§ **Work to be completed**: Each record that follows should be transcribed word for word.

[Opening Information given section]

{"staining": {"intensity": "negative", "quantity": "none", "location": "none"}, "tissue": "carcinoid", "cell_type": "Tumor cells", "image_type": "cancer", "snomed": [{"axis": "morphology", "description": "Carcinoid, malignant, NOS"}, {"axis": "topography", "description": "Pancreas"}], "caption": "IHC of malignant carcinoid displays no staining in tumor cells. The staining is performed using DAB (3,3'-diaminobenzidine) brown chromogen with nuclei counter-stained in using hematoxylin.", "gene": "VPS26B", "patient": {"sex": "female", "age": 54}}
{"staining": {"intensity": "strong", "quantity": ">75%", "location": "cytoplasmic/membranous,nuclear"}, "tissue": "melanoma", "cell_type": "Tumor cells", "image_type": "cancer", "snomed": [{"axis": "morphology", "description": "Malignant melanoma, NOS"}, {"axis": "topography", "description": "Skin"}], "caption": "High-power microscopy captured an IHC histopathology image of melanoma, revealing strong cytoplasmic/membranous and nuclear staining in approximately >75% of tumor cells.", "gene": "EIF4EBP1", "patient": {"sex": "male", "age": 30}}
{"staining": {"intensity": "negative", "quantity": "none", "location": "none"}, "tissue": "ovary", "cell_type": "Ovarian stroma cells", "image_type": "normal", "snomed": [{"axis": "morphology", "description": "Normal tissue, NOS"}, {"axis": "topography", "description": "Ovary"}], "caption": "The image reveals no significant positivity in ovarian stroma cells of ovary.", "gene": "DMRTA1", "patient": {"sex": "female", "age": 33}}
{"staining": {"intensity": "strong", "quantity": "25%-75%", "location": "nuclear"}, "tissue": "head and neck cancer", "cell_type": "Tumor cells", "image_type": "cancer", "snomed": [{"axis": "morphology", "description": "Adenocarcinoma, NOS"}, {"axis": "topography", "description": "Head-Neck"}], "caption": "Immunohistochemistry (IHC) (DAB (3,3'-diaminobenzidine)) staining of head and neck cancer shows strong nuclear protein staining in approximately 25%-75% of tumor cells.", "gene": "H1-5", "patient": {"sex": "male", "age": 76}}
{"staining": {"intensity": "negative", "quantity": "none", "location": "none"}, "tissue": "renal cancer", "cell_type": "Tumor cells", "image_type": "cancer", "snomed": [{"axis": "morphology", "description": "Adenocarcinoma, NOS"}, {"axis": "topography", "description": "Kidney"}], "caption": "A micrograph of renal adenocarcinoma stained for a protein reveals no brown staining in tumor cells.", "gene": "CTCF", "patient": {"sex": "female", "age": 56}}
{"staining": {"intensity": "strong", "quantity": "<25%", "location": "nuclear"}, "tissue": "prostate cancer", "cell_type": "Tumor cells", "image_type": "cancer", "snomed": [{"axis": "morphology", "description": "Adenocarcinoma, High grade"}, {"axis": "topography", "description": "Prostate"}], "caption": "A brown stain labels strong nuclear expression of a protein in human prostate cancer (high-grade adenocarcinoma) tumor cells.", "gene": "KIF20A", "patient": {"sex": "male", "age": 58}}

[Closing Information given section]

§ **Written answer**:
{"staining": {"intensity": "negative", "quantity": "none", "location": "none"}, "tissue": "carcinoid", "cell_type": "Tumor cells", "image_type": "cancer", "snomed": [{"axis": "morphology", "description": "Carcinoid, malignant, NOS"}, {"axis": "topography", "description": "Pancreas"}], "caption": "IHC of malignant carcinoid displays no staining in tumor cells. The staining is performed using DAB (3,3'-diaminobenzidine) brown chromogen with nuclei counter-stained in using hematoxylin.", "gene": "VPS26B", "patient": {"sex": "female", "age": 54}}
{"staining": {"intensity": "strong", "quantity": ">75%", "location": "cytoplasmic/membranous,nuclear"}, "tissue": "melanoma", "cell_type": "Tumor cells", "image_type": "cancer", "snomed": [{"axis": "morphology", "description": "Malignant melanoma, NOS"}, {"axis": "topography", "description": "Skin"}], "caption": "High-power microscopy captured an IHC histopathology image of melanoma, revealing strong cytoplasmic/membranous and nuclear staining in approximately >75% of tumor cells.", "gene": "EIF4EBP1", "patient": {"sex": "male", "age": 30}}
{"staining": {"intensity": "negative", "quantity": "none", "location": "none"}, "tissue": "ovary", "cell_type": "Ovarian stroma cells", "image_type": "normal", "snomed": [{"axis": "morphology", "description": "Normal tissue, NOS"}, {"axis": "topography", "description": "Ovary"}], "caption": "The image reveals no significant positivity in ovarian stroma cells of ovary.", "gene": "DMRTA1", "patient": {"sex": "female", "age": 33}}
{"staining": {"intensity": "strong", "quantity": "25%-75%", "location": "nuclear"}, "tissue": "head and neck cancer", "cell_type": "Tumor cells", "image_type": "cancer", "snomed": [{"axis": "morphology", "description": "Adenocarcinoma, NOS"}, {"axis": "topography", "description": "Head-Neck"}], "caption": "Immunohistochemistry (IHC) (DAB (3,3'-diaminobenzidine)) staining of head and neck cancer shows strong nuclear protein staining in approximately 25%-75% of tumor cells.", "gene": "H1-5", "patient": {"sex": "male", "age": 76}}
{"staining": {"intensity": "negative", "quantity": "none", "location": "none"}, "tissue": "renal cancer", "cell_type": "Tumor cells", "image_type": "cancer", "snomed": [{"axis": "morphology", "description": "Adenocarcinoma, NOS"}, {"axis": "topography", "description": "Kidney"}], "caption": "A micrograph of renal adenocarcinoma stained for a protein reveals no brown staining in tumor cells.", "gene": "CTCF", "patient": {"sex": "female", "age": 56}}
{"staining": {"intensity": "strong", "quantity": "<25%", "location": "nuclear"}, "tissue": "prostate cancer", "cell_type": "Tumor cells", "image_type": "cancer", "snomed": [{"axis": "morphology", "description": "Adenocarcinoma, High grade"}, {"axis": "topography", "description": "Prostate"}], "caption": "A brown stain labels strong nuclear expression of a protein in human prostate cancer (high-grade adenocarcinoma) tumor cells.", "gene": "KIF20A", "patient": {"sex": "male", "age": 58}}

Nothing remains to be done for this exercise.